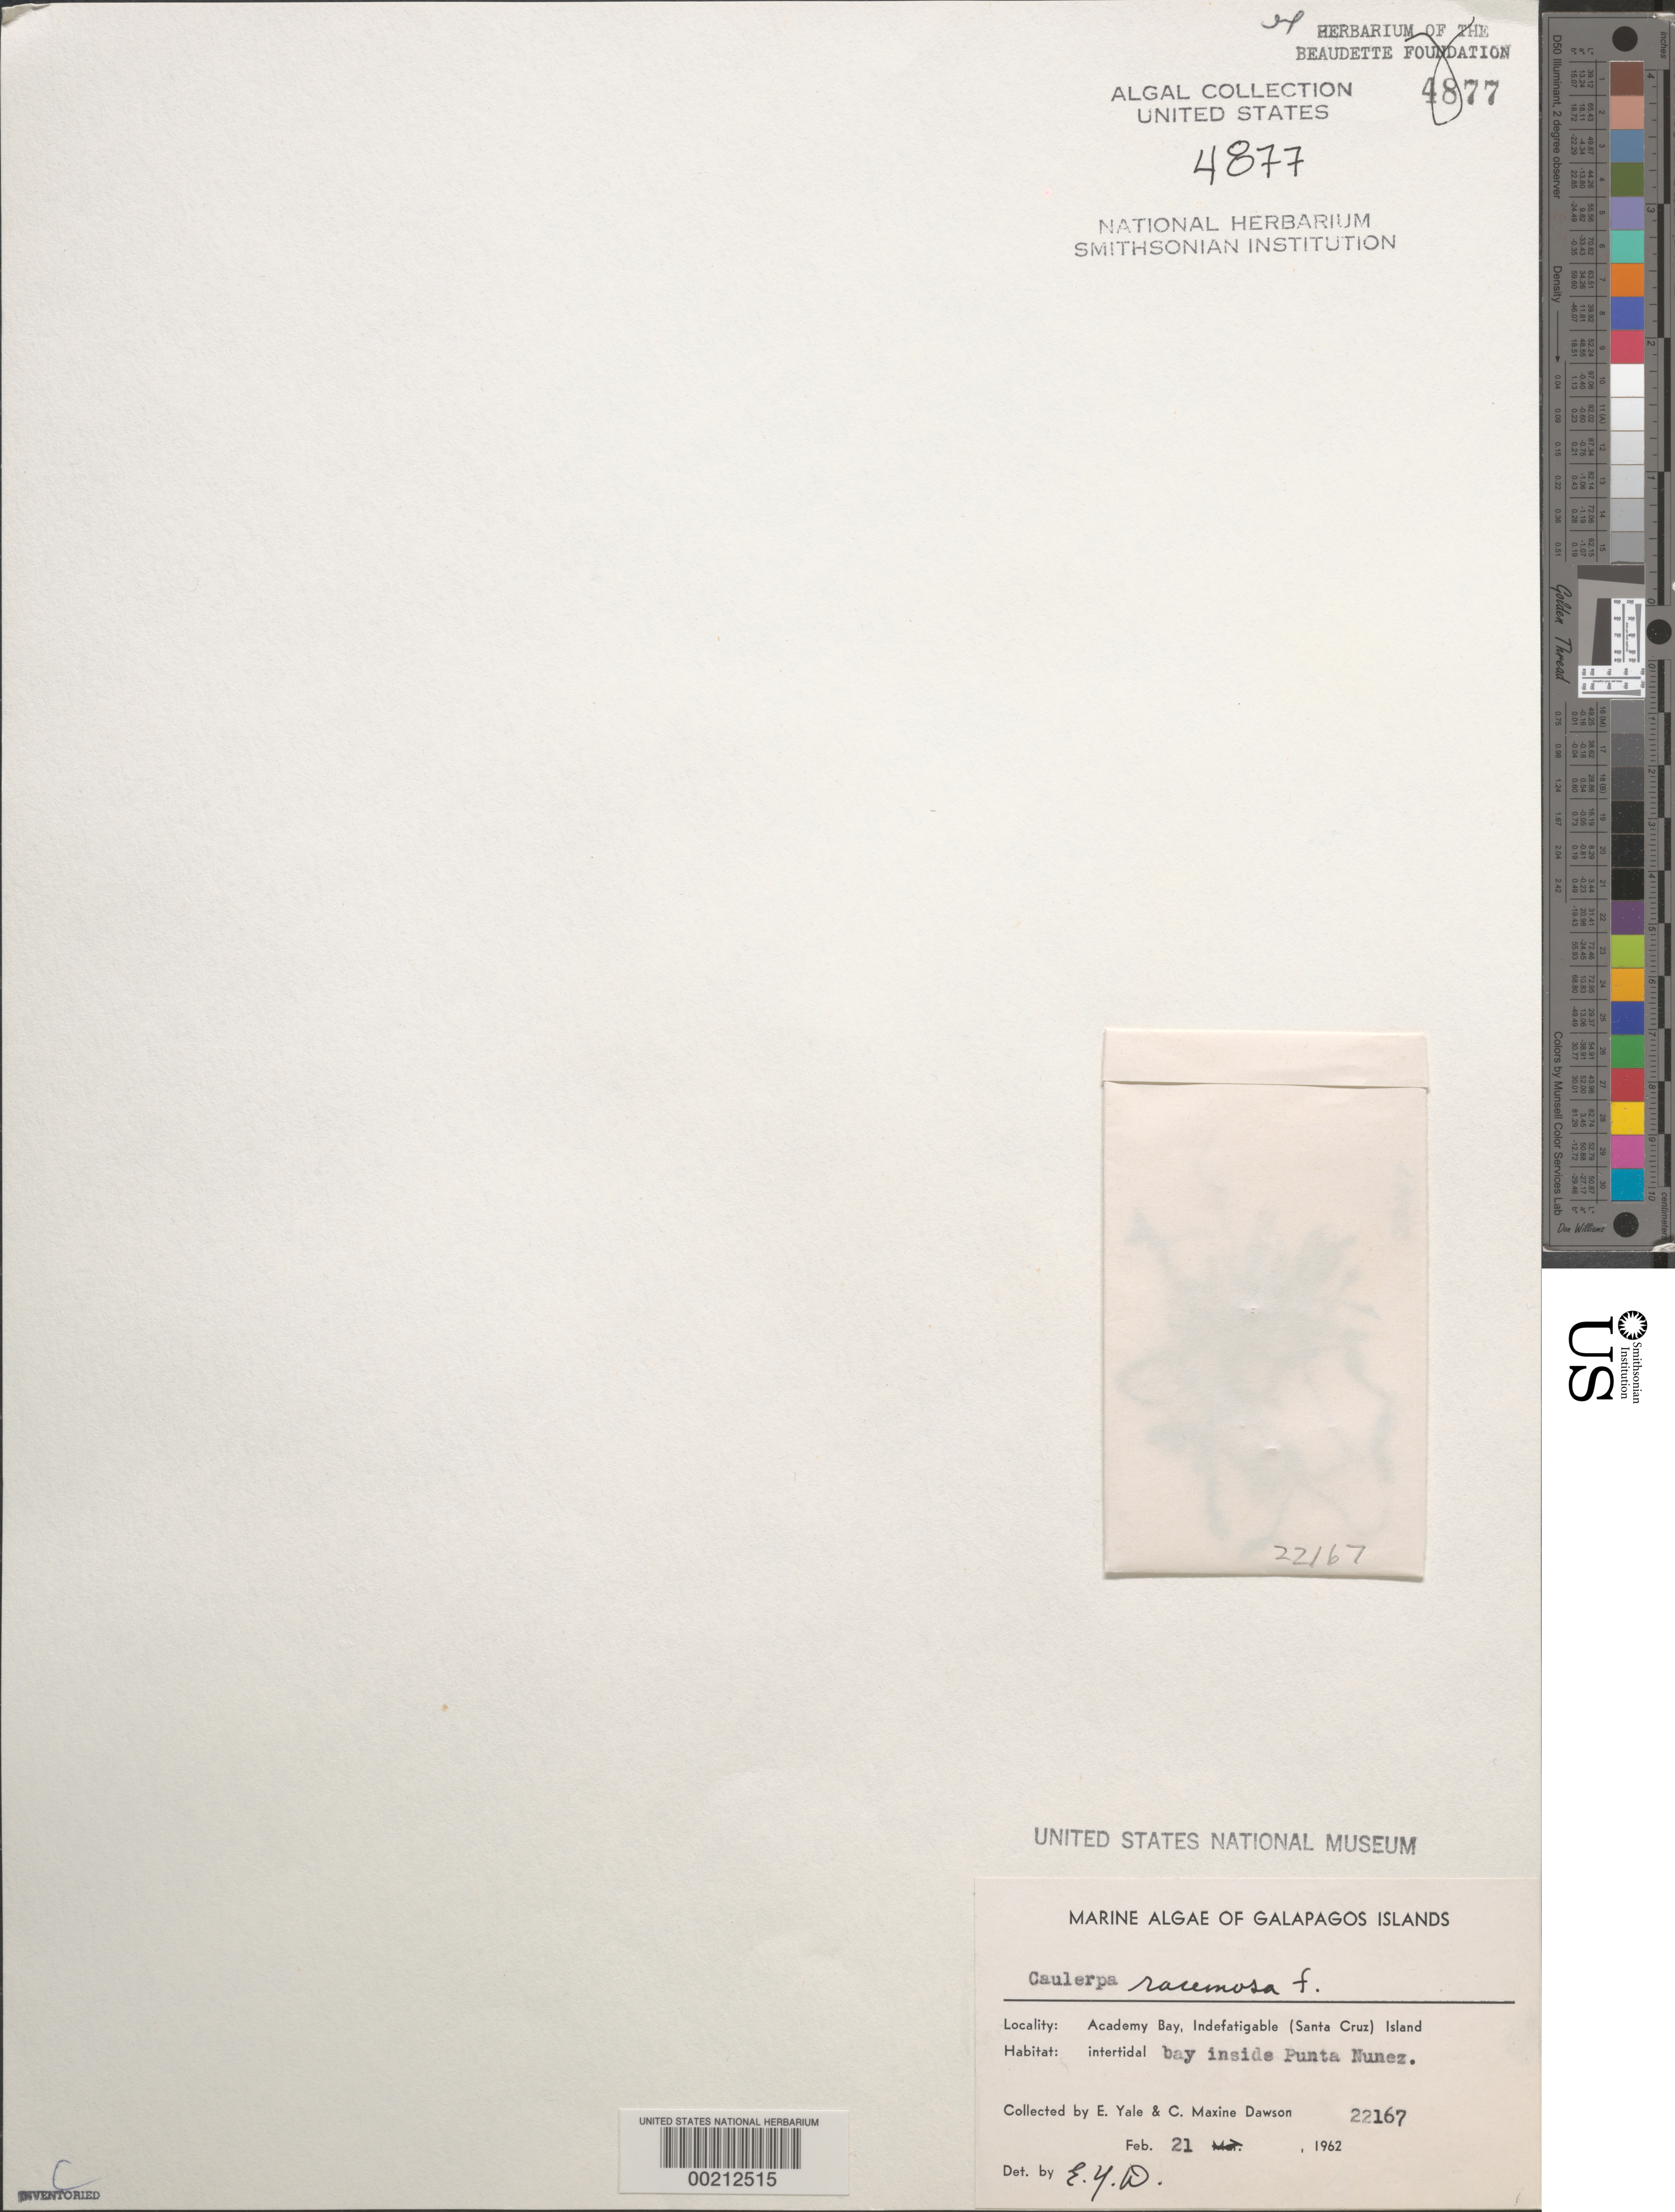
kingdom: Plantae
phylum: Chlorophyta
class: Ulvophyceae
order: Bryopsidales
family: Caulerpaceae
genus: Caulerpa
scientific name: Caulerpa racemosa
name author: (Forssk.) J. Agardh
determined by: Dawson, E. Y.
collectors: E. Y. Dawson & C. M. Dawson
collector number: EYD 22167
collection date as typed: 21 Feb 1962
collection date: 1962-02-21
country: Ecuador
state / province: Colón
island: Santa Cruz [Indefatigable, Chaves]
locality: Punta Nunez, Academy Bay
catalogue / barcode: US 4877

THE EXERCISE: Copy the data above, swapping each "catalogue" for "catalog" and changing nothing else. Omit the pictures.

SOLUTION:
kingdom: Plantae
phylum: Chlorophyta
class: Ulvophyceae
order: Bryopsidales
family: Caulerpaceae
genus: Caulerpa
scientific name: Caulerpa racemosa
name author: (Forssk.) J. Agardh
determined by: Dawson, E. Y.
collectors: E. Y. Dawson & C. M. Dawson
collector number: EYD 22167
collection date as typed: 21 Feb 1962
collection date: 1962-02-21
country: Ecuador
state / province: Colón
island: Santa Cruz [Indefatigable, Chaves]
locality: Punta Nunez, Academy Bay
catalog / barcode: US 4877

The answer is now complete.